PROBLEM STATEMENT: Work through the records that follow and return each line containing the word "pillow".

[[ DATA open ]]

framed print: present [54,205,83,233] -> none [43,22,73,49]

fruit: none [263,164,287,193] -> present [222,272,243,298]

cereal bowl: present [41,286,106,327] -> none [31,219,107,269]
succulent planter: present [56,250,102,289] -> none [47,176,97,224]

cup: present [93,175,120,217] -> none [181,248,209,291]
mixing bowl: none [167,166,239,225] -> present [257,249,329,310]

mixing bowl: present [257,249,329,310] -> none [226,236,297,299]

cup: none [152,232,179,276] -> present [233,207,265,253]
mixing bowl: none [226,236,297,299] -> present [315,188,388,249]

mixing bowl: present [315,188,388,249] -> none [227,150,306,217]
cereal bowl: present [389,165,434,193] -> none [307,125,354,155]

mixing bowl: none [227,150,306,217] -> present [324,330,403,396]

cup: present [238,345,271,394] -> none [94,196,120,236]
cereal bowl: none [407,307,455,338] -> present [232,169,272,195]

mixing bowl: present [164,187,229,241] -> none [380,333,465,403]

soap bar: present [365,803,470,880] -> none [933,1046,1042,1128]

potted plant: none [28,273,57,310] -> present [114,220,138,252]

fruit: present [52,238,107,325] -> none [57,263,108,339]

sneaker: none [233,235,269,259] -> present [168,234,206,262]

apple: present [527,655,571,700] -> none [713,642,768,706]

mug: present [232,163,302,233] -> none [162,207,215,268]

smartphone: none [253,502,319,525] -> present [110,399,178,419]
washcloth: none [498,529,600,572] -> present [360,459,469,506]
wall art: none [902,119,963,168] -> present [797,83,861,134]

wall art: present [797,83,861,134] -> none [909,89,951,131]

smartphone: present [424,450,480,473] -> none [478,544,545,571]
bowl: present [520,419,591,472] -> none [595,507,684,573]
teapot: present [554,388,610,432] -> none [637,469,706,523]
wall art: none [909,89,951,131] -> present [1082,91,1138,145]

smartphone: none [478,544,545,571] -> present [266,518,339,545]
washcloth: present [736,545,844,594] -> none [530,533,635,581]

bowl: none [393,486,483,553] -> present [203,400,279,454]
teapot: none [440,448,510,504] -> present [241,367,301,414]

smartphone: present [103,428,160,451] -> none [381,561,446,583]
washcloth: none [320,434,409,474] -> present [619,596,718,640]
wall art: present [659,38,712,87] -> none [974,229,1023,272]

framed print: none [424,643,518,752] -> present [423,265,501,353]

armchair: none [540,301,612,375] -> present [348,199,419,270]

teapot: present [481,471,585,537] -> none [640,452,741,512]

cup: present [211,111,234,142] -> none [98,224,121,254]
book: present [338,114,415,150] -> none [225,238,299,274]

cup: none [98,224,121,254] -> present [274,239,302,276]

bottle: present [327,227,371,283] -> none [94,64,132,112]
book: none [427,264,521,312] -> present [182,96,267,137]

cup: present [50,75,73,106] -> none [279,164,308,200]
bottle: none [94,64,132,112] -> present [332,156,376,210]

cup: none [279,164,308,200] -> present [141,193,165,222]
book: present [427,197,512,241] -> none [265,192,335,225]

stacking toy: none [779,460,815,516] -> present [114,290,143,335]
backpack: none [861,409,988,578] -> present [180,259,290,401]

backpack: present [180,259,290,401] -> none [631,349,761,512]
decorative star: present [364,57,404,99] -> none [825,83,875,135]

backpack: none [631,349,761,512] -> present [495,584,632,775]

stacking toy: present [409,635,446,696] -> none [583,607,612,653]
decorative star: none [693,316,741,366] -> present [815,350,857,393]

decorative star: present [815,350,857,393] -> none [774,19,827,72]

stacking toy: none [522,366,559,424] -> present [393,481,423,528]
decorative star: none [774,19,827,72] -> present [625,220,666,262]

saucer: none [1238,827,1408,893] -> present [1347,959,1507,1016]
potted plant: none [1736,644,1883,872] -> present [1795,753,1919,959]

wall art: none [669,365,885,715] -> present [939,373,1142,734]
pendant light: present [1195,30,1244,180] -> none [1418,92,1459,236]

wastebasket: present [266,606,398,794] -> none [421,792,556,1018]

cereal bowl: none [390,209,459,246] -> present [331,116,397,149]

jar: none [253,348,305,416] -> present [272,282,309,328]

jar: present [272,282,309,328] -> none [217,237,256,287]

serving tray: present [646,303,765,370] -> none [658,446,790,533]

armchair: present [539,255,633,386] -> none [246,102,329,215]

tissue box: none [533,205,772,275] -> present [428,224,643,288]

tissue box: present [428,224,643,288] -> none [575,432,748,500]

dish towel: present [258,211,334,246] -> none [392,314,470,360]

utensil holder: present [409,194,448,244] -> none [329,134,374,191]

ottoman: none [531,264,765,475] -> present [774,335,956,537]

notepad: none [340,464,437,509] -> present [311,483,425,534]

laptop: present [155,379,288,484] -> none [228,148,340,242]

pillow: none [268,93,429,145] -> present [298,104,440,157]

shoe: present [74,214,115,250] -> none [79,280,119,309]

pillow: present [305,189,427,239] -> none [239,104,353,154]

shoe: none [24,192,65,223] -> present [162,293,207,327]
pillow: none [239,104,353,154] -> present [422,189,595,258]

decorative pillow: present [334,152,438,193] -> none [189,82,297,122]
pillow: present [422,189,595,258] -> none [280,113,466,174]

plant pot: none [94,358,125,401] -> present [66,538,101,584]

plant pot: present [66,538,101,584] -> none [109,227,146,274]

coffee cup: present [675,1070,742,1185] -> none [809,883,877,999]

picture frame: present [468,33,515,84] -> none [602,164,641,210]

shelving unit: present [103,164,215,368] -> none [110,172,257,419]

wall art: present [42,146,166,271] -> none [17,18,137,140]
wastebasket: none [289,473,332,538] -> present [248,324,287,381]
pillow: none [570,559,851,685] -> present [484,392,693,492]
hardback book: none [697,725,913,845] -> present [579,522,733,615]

[[ DATA closed ]]

RESPONSE FOR THIS EXERCISE:
pillow: none [268,93,429,145] -> present [298,104,440,157]
pillow: present [305,189,427,239] -> none [239,104,353,154]
pillow: none [239,104,353,154] -> present [422,189,595,258]
decorative pillow: present [334,152,438,193] -> none [189,82,297,122]
pillow: present [422,189,595,258] -> none [280,113,466,174]
pillow: none [570,559,851,685] -> present [484,392,693,492]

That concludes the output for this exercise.